Oma Irama, SARA,
dan Gubernur DKI
|
Tom Saptaatmaja ; Kolumnis;
Alumnus STFT Widya Sasana Malang dan Seminari
St Vincent De Paul
|
SINAR
HARAPAN, 16 Agustus 2012
Seratus tiga puluh lima juta
Penduduk Indonesia
Terdiri dari banyak suku-bangsa
Itulah Indonesia
Bhinneka Tunggal Ika
Lambang negara kita Indonesia
Walaupun bermacam-macam aliran
Tetapi satu tujuan.
Itulah sepenggal lirik lagu berjudul ”135
Juta” yang dinyanyikan Oma Irama. Lagu ini terkenal pada dekade 1970-an. Bila
semasa sebelum menjadi pendakwah, Bang Haji sudah menyanyikan lagu seperti di
atas, beliau pasti sungguh menyadari bahwa karakter Indonesia sejak sedari awal
memang beragam atau majemuk.
Kemajemukan bangsa kita ini di satu sisi
adalah sebuah karunia Sang Pencipta yang luar biasa. Namun, dari perspektif
sosiologi, kemajemukan yang ditandai dengan idiom SARA (suku, agama, ras dan
antargolongan) merupakan sesuatu yang gampang menimbulkan konflik relasi.

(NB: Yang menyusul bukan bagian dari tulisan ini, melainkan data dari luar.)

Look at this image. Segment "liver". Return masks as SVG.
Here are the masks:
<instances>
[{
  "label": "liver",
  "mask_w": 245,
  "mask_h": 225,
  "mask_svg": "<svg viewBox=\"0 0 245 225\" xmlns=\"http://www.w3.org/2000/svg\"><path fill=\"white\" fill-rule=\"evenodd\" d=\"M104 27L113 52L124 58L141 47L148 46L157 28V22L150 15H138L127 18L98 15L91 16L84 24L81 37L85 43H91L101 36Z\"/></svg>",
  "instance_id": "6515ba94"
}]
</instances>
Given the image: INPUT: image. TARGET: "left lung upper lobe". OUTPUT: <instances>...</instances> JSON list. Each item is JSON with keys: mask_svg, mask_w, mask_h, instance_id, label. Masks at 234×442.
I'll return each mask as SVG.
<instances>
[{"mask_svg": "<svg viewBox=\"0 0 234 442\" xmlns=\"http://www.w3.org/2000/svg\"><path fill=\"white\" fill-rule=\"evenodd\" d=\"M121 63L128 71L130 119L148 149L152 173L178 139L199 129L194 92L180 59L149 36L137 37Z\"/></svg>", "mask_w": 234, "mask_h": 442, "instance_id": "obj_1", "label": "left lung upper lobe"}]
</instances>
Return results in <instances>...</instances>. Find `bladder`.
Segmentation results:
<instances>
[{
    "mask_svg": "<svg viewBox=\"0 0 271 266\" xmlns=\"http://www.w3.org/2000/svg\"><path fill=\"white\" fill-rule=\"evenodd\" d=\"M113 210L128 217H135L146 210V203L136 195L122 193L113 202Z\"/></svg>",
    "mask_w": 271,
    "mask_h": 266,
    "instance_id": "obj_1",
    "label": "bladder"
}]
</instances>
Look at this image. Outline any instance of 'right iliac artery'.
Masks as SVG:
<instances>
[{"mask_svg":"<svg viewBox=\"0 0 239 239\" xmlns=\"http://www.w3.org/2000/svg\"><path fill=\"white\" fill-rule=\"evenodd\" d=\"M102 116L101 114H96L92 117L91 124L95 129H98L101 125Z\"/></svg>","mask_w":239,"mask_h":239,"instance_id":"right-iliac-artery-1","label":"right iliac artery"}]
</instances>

Sejak diproklamasikan Bung Karno dan Hatta
pada 17 Agustus 1945, berbagai konflik bernuansa SARA sudah sering kali
terjadi.
Pada era Orde Lama, ada banyak konflik besar
bermotif SARA seperti Pemberontakan DI-TII dan RMS. Pada era Orde Baru, isu
SARA malah dipakai oleh penguasa untuk menekan beberapa etnis. Etnis Tionghoa,
misalnya, begitu dipinggirkan karena semua hal terkait etnis ini dilarang
ditampilkan di ruang publik, entah itu bahasa Mandarin atau perayaan Imlek.
SARA menjadi sesuatu yang sensitif untuk
dibicarakan atau didiskusikan di ruang publik, seperti media massa. Di akhir
rezim Orde Baru, kita juga melihat Tragedi 13–15 Mei 1998 di Jakarta yang
menjadikan etnis Tionghoa sebagai sasaran.
Era Reformasi 1998, yang bertujuan membangun
kehidupan demokrasi di negeri ini, juga tak sepenuhnya bebas dari konflik
berbau SARA, seperti yang terjadi di Ambon atau Maluku sekitar 2000-an silam.
Pemilu (entah pileg, pilpres, atau pilkada),
yang menjadi pesta demokrasi, karena menjadi sarana mencari pemimpin, juga
kerap terjebak dalam sentiman berbau SARA. Selalu saja setiap hendak pilpres
atau pilgub misalnya, isu SARA dipakai sebagai senjata.
Tidak terkecuali di Pilgub DKI, yang putaran
keduanya akan digelar September mendatang. Yang jadi sasaran kampanye model ini
adalah pasangan Jokowi-Ahok, yang menang dalam putaran pertama. Kita tahu Ahok
beragama Kristen dan beretnis Tionghoa.
Nah, salah satu tertuduh yang dianggap
menyebarkan kampanye SARA adalah Oma Irama. Dalam sebuah ceramah keagamaan di
sebuah tempat ibadah, ia mengkhotbahkan agar tidak memilih pemimpin nonmuslim,
sebagaimana bisa dilihat dari videonya yang beredar luas di internet.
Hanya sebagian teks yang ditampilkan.